Originalzeichnung von F. Specht.

[886]

Eine Wolfsjagd in den Vogesen.

Von J. Weber. Mit Illustration von F. Specht.

Lange, ehe wir Deutschen im Besitze des jetzigen Reichslandes waren, führte mich eine dienstliche Veranlassung in die Vogesen. Ich war von einem Marquis von W., welcher dort große Forsten besitzt, aufgefordert worden, einen Wirthschaftsplan für dessen Privatwald aufzustellen, und folgte jenem Antrage um so lieber, als mir dadurch nicht nur eine günstige Gelegenheit zu meiner weiteren forstlichen Ausbildung, sondern auch die Gelegenheit zur Wolfsjagd gegeben wurde.

Zufälligerweise sollte mein Wunsch gleich bei meiner Ankunft in Erfüllung gehen. Es war schon dämmerig geworden, als ich an einem Novemberabend durch das hohe, mit dem gräflichen Wappen gezierte Thor in den Schloßhof einfuhr. Im ersten Stocke war eine große Anzahl von Fenstern hell erleuchtet, und das herzliche Lachen einer Anzahl von Herren verrieth mir, daß da oben eine Versammlung von Waidmännern stattfinde, die der Jagdgöttin Diana ein Trankopfer zu bringen im Begriff sei.

Als ich vom Jagdwagen abstieg, kam ein alter Portier an den Wagen, begrüßte mich höflich und eröffnete mir, nachdem er sich über meine Persönlichkeit orientirt, daß ich heute Nacht mit im großen Jagdsaale schlafen müsse, weil gegen dreißig Gäste zur Wolfsjagd eingetroffen seien, von denen einige ihre Frauen mitgebracht hätten, so daß alle Einzelzimmer bereits belegt seien. Für mich war das gleichgültig. Der Portier geleitete mich nach dem „Jagdsaale“ und wies mir ein Bett an; dann ging er, um meinen Koffer zu holen.

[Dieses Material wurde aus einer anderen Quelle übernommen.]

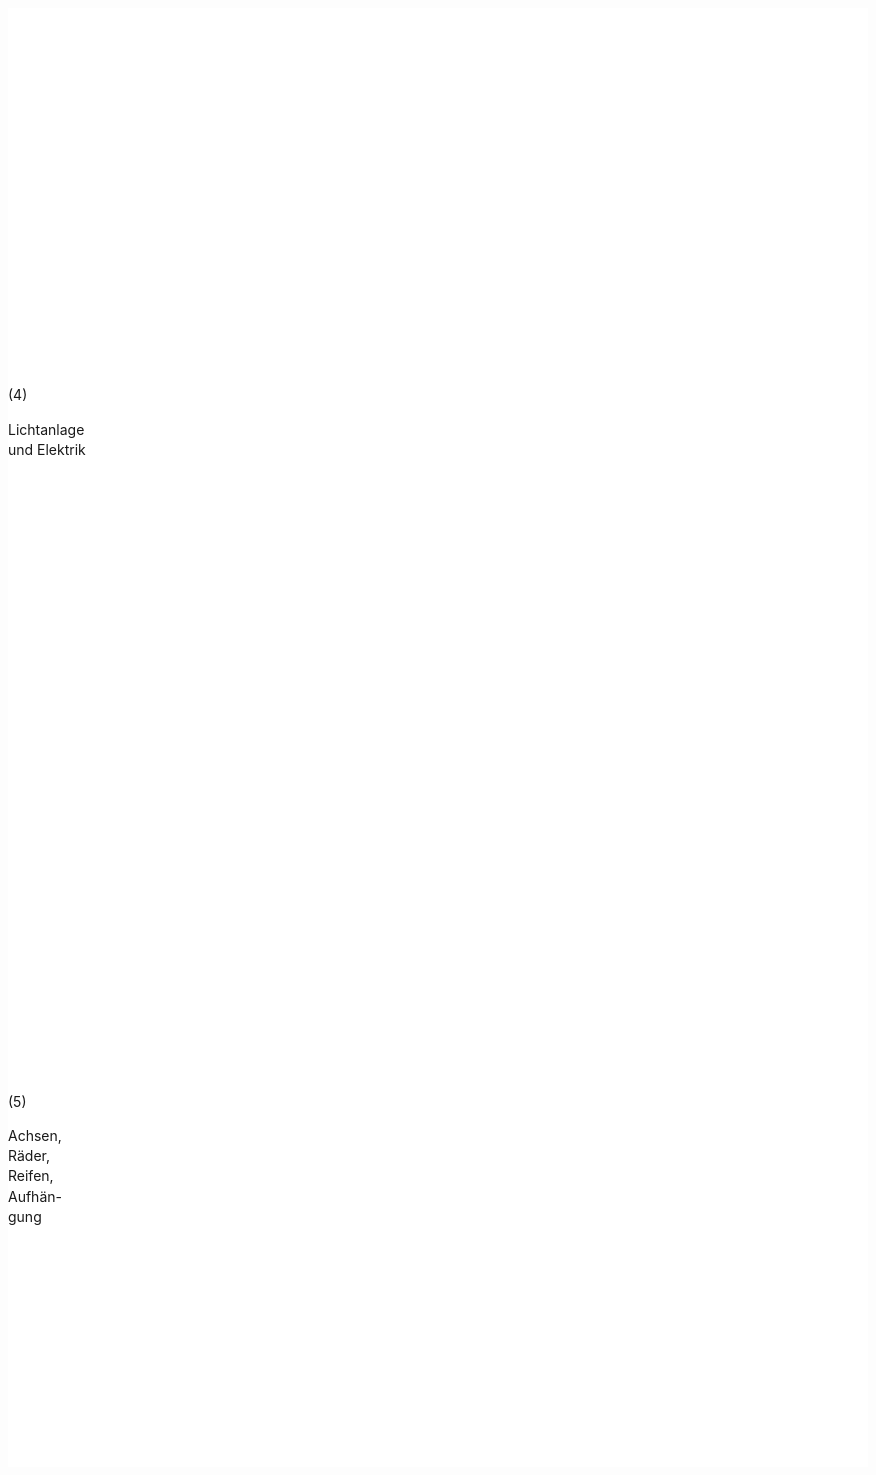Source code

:  

 

 

 

 

 

 

 

 

 

 

(4)

Lichtanlage  
und Elektrik

 

 

 

 

 

 

 

 

 

 

 

 

 

 

 

 

 

 

(5)

Achsen,  
Räder,  
Reifen,  
Aufhän-  
gung

 

 

 

 

 

 

 
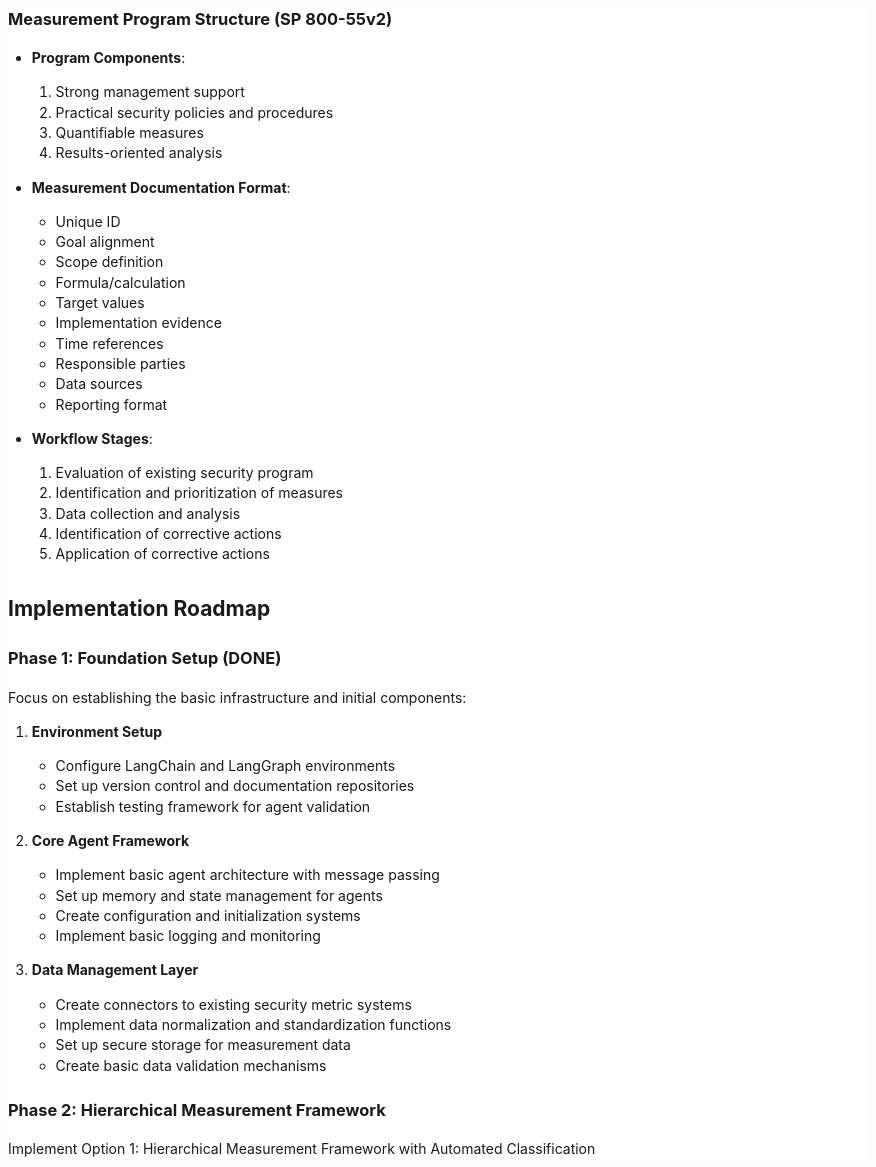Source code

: ### Measurement Program Structure (SP 800-55v2)

- **Program Components**:
  1. Strong management support
  2. Practical security policies and procedures
  3. Quantifiable measures
  4. Results-oriented analysis

- **Measurement Documentation Format**:
  - Unique ID
  - Goal alignment
  - Scope definition
  - Formula/calculation
  - Target values
  - Implementation evidence
  - Time references
  - Responsible parties
  - Data sources
  - Reporting format

- **Workflow Stages**:
  1. Evaluation of existing security program
  2. Identification and prioritization of measures
  3. Data collection and analysis
  4. Identification of corrective actions
  5. Application of corrective actions

## Implementation Roadmap

### Phase 1: Foundation Setup (DONE)

Focus on establishing the basic infrastructure and initial components:

1. **Environment Setup**
   - Configure LangChain and LangGraph environments
   - Set up version control and documentation repositories
   - Establish testing framework for agent validation

2. **Core Agent Framework**
   - Implement basic agent architecture with message passing
   - Set up memory and state management for agents
   - Create configuration and initialization systems
   - Implement basic logging and monitoring

3. **Data Management Layer**
   - Create connectors to existing security metric systems
   - Implement data normalization and standardization functions
   - Set up secure storage for measurement data
   - Create basic data validation mechanisms

### Phase 2: Hierarchical Measurement Framework 

Implement Option 1: Hierarchical Measurement Framework with Automated Classification
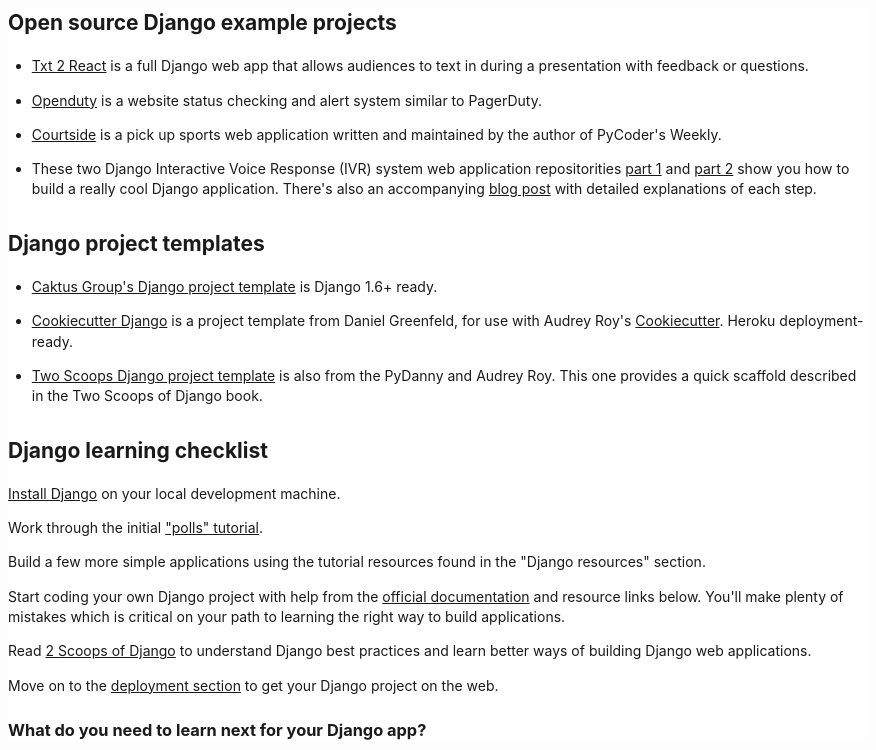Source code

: 
## Open source Django example projects
* [Txt 2 React](https://github.com/makaimc/txt2react) is a full Django web
  app that allows audiences to text in during a presentation with feedback
  or questions.

* [Openduty](https://github.com/ustream/openduty) is a website status checking
  and alert system similar to PagerDuty.

* [Courtside](https://github.com/myusuf3/courtside) is a pick up sports web 
  application written and maintained by the author of PyCoder's Weekly.

* These two Django Interactive Voice Response (IVR) system web application
  repositorities [part 1](https://github.com/phalt/twilio-django-part-1) and
  [part 2](https://github.com/phalt/twilio-django-part-2) show you how to
  build a really cool Django application. There's also an accompanying 
  [blog post](https://www.twilio.com/blog/2014/07/build-an-ivr-system-with-twilio-and-django.html)
  with detailed explanations of each step.


## Django project templates
* [Caktus Group's Django project template](https://github.com/caktus/django-project-template) 
  is Django 1.6+ ready.

* [Cookiecutter Django](https://github.com/pydanny/cookiecutter-django) is a 
  project template from Daniel Greenfeld, for use with Audrey Roy's 
  [Cookiecutter](https://github.com/audreyr/cookiecutter). Heroku 
  deployment-ready.

* [Two Scoops Django project template](https://github.com/twoscoops/django-twoscoops-project)
  is also from the PyDanny and Audrey Roy. This one provides a quick scaffold
  described in the Two Scoops of Django book.


## Django learning checklist
<i class="fa fa-check-square-o"></i> 
[Install Django](https://docs.djangoproject.com/en/dev/topics/install/) on
your local development machine.

<i class="fa fa-check-square-o"></i> 
Work through the initial 
["polls" tutorial](https://docs.djangoproject.com/en/dev/intro/tutorial01/).
 
<i class="fa fa-check-square-o"></i> 
Build a few more simple applications using the tutorial resources found
in the "Django resources" section.

<i class="fa fa-check-square-o"></i> 
Start coding your own Django project with help from the 
[official documentation](https://docs.djangoproject.com/en/dev/) and 
resource links below. You'll make plenty of mistakes which is critical
on your path to learning the right way to build applications.

<i class="fa fa-check-square-o"></i> 
Read [2 Scoops of Django](http://www.amazon.com/Two-Scoops-Django-Best-Practices/dp/098146730X/ref=sr_1_2?ie=UTF8&qid=1391562062&sr=8-2&tag=mlinar-20) 
to understand Django best practices and learn better ways of building 
Django web applications.

<i class="fa fa-check-square-o"></i> 
Move on to the [deployment section](/deployment.html) to get your Django 
project on the web.


### What do you need to learn next for your Django app?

Ich befand mich in einem hohen gewölbten Raume, der einen außerordentlich malerischen Anblick bot. Das war ein Jagdlager, anders konnte man es kaum nennen. Die Wände waren über und über geziert mit Geweihen, Sauköpfen, alten Hörnern, Jagdwaffen und alten, ganz dunkel gewordenen Oelgemälden. In dem Saale standen in entsprechenden Abständen dreißig Betten, neben jedem ein Tisch und ein kleiner Sessel, vor welchem eine Wolfshaut lag. Mitten in dem Saale befand sich ein langer Tisch aus Eichenholz, in welchen gar mancher Jäger, der in diesen gastlichen Mauern geweilt, seinen Namen eingeschnitten hatte. Nun denke man sich noch, daß in malerischer Unordnung gegen dreißig Jäger ihre Jagdrequisiten, wo sich eben hierzu Platz fand, untergebracht hatten und man wird mir Recht geben, wenn ich dieses Gemach mit dem Namen „Jagdlager“ bezeichne.

Ich war eben im Begriffe Toilette zu machen, als der Herr des Hauses eintrat und mich begrüßte, man hatte ihm meine Ankunft gemeldet. Wahrlich! Die Gestalt paßte in den Raum, in welchem wir uns befanden. Eine große elegante Figur, breite Schultern, langwallender, schneeweißer Bart, feingeschnittene Gesichtszüge mit geradezu klassischer Nase: das Alles imponirte mir so sehr, daß ich im ersten Augenblicke nicht die rechten Worte für meine Empfindung fand. Der Marquis half mir darüber hinweg.

„Sie werden ermüdet sein, Verehrtester,“ sagte er in gebrochenem Deutsch, „da hilft zunächst mein Mittel, um die Geister wieder aufzufrischen“, und damit führte er mich an der Hand nach einem Eckschranke, der wohl zwanzig verschiedene - nennen wir’s mit dem deutschen Namen - Schnäpse barg, denn „Liköre“ waren’s wahrlich nicht. Er kredenzte mir ein Gläschen seines alten Zwetschenbranntweins, der berühmt ist wegen seines nachhaltigen Feuers, und es wurde mir thatsächlich ganz anders zu Muthe.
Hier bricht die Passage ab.